Geoffrey, in blauem, schmierigen Overall über nacktem Oberkörper, stand neben einem Citroen aus den frühen siebziger Jahren. Fragend blickte er zu seinem Bruder herunter, dessen kantiger Schädel neben dem rechten Vorderrad des Wagens auftauchte.
"Von mir aus", sagte Jerome, "das Getriebe ist drin, den Rest schaff' ich allein."
"Okay", Geoffrey entblößte sein tadelloses Gebiss. "Fünfzig Bucks", grinste er.
"Halsabschneider", Clearence drückte seinem Cousin zwei Zwanzigdollarnoten in die öligen Hände. "Vierzig. Aber wasch dich vorher und zieh was Vernünftiges an!" Geoffrey ließ die Scheine im Brustlatz seines Overalls verschwinden und lief quer über den Hof auf eine offen stehende Tür zu, die zu einer Parterrewohnung führte.
"Kann ich einen Wagen nehmen?" Clearence ließ seinen Blick prüfend über die acht Fahrzeuge wandern, die in dem geräumigen Hof geparkt waren.
"Aber keinen Kundenwagen", wieder tauchte Jeromes Gesicht unter dem Auto auf. "Nimm den Mitsubishi aus Detroit", mit dem Schraubenschlüssel deutete er in den Hof auf den Kombi. "Ich hab ihn umgespritzt. Aber vergiss bloß nicht ein Nummernschild dranzuschrauben! Weißt ja, wo die sind."

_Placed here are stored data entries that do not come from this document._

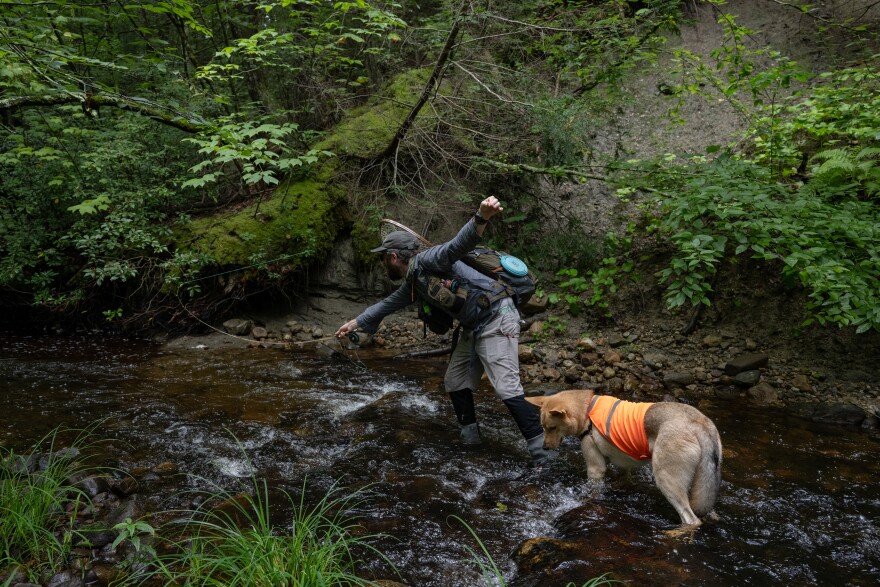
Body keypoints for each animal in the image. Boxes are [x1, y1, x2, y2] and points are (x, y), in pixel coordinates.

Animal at [524, 390, 720, 536]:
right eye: (542, 427)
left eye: (552, 428)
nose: (545, 447)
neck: (586, 411)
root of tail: (700, 423)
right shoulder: (624, 462)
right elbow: (626, 477)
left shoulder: (595, 468)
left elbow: (592, 492)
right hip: (704, 481)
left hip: (666, 479)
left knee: (691, 519)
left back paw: (672, 533)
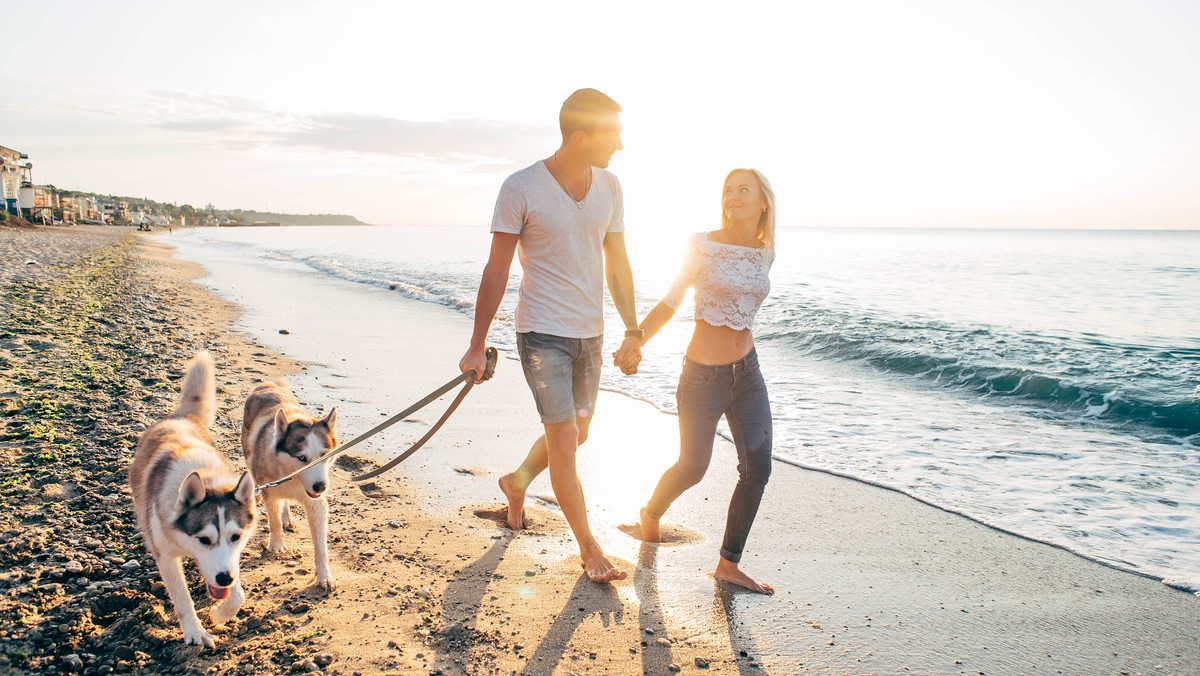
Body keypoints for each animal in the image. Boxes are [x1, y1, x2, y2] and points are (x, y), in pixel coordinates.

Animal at [129, 353, 255, 648]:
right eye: (204, 539)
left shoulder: (230, 559)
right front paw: (195, 632)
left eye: (236, 537)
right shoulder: (165, 556)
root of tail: (181, 417)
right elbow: (182, 598)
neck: (206, 479)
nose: (224, 578)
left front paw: (221, 614)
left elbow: (238, 594)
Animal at [241, 379, 338, 590]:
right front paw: (276, 544)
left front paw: (324, 576)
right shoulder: (270, 490)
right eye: (301, 457)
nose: (320, 487)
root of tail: (267, 384)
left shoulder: (316, 503)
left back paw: (287, 517)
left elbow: (321, 544)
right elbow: (273, 520)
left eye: (323, 455)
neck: (292, 476)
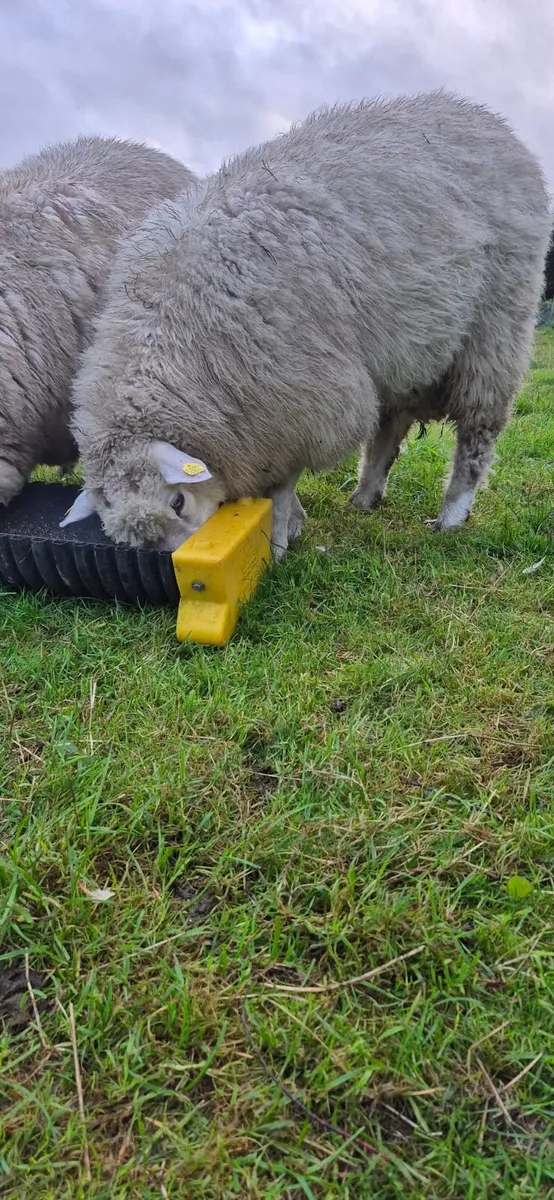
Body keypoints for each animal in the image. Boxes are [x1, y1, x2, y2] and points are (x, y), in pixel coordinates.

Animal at [62, 91, 552, 558]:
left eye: (178, 501)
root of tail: (483, 116)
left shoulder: (299, 404)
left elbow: (280, 487)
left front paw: (278, 540)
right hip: (404, 352)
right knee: (389, 428)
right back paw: (365, 496)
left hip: (496, 327)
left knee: (478, 430)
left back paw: (451, 514)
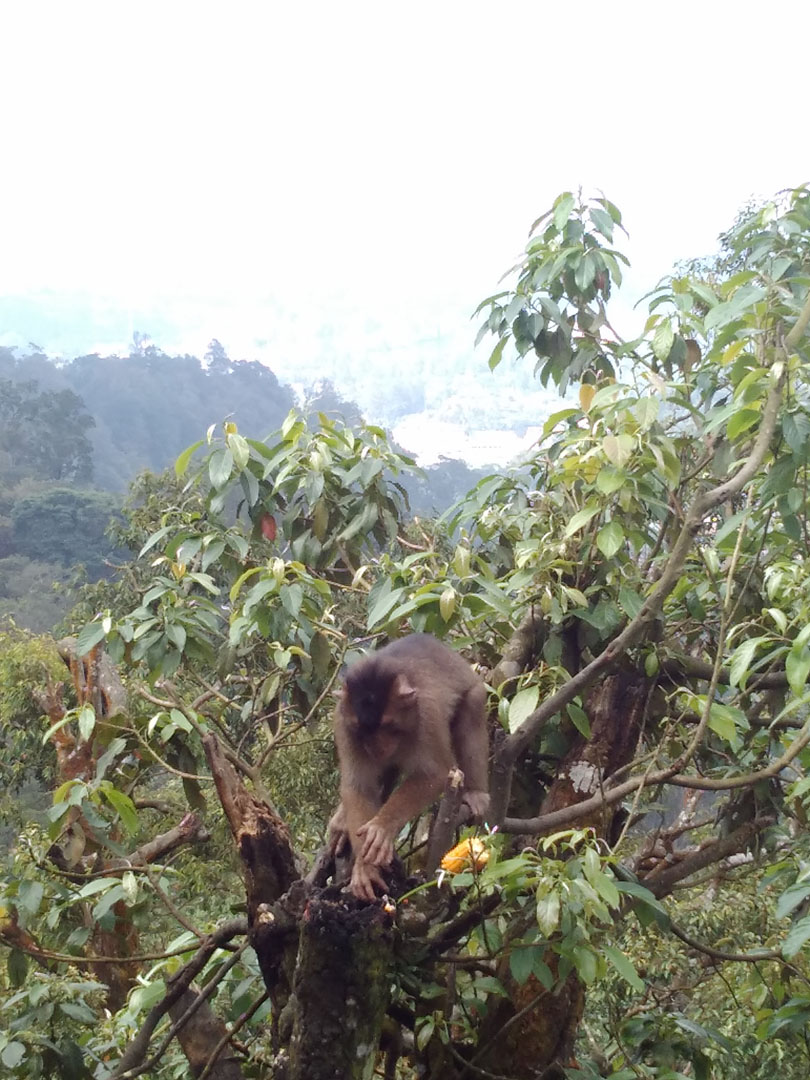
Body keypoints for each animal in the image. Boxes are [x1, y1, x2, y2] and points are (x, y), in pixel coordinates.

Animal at [330, 630, 488, 902]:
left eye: (387, 725)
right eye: (363, 729)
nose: (376, 746)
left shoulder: (426, 714)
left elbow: (435, 774)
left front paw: (382, 827)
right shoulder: (344, 724)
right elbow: (358, 786)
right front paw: (365, 867)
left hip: (474, 690)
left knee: (472, 707)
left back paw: (477, 793)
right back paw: (341, 821)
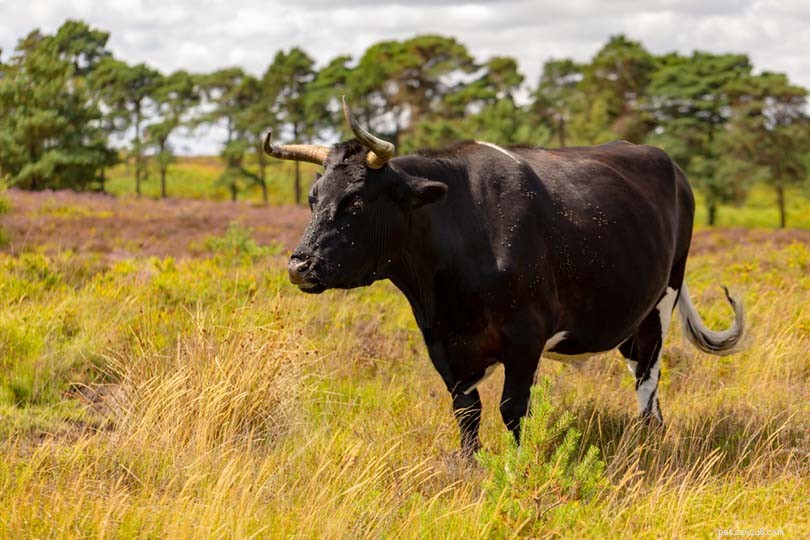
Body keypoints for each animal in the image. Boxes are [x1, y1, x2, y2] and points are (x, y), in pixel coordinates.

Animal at [264, 97, 745, 455]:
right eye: (312, 198)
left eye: (356, 202)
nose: (299, 265)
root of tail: (662, 159)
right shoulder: (442, 343)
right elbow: (466, 410)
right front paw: (469, 466)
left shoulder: (526, 336)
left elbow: (512, 408)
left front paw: (516, 466)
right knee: (638, 366)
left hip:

Ein paar Minuten später hockte Clearence vor dem Heck des nun blauen Mitsubishis und befestigte eines der gefälschten Kennzeichen aus Jeromes umfangreichen Pool. Geoffrey lief aus der Wohnung zum Fahrrad. Prüfend begutachtete Clearence den Jüngeren: Er trug schwarze, Leggins und ein oranges Muskelshirt. "Setzt den Helm auf, Kleiner, und vergiss den Rucksack nicht!"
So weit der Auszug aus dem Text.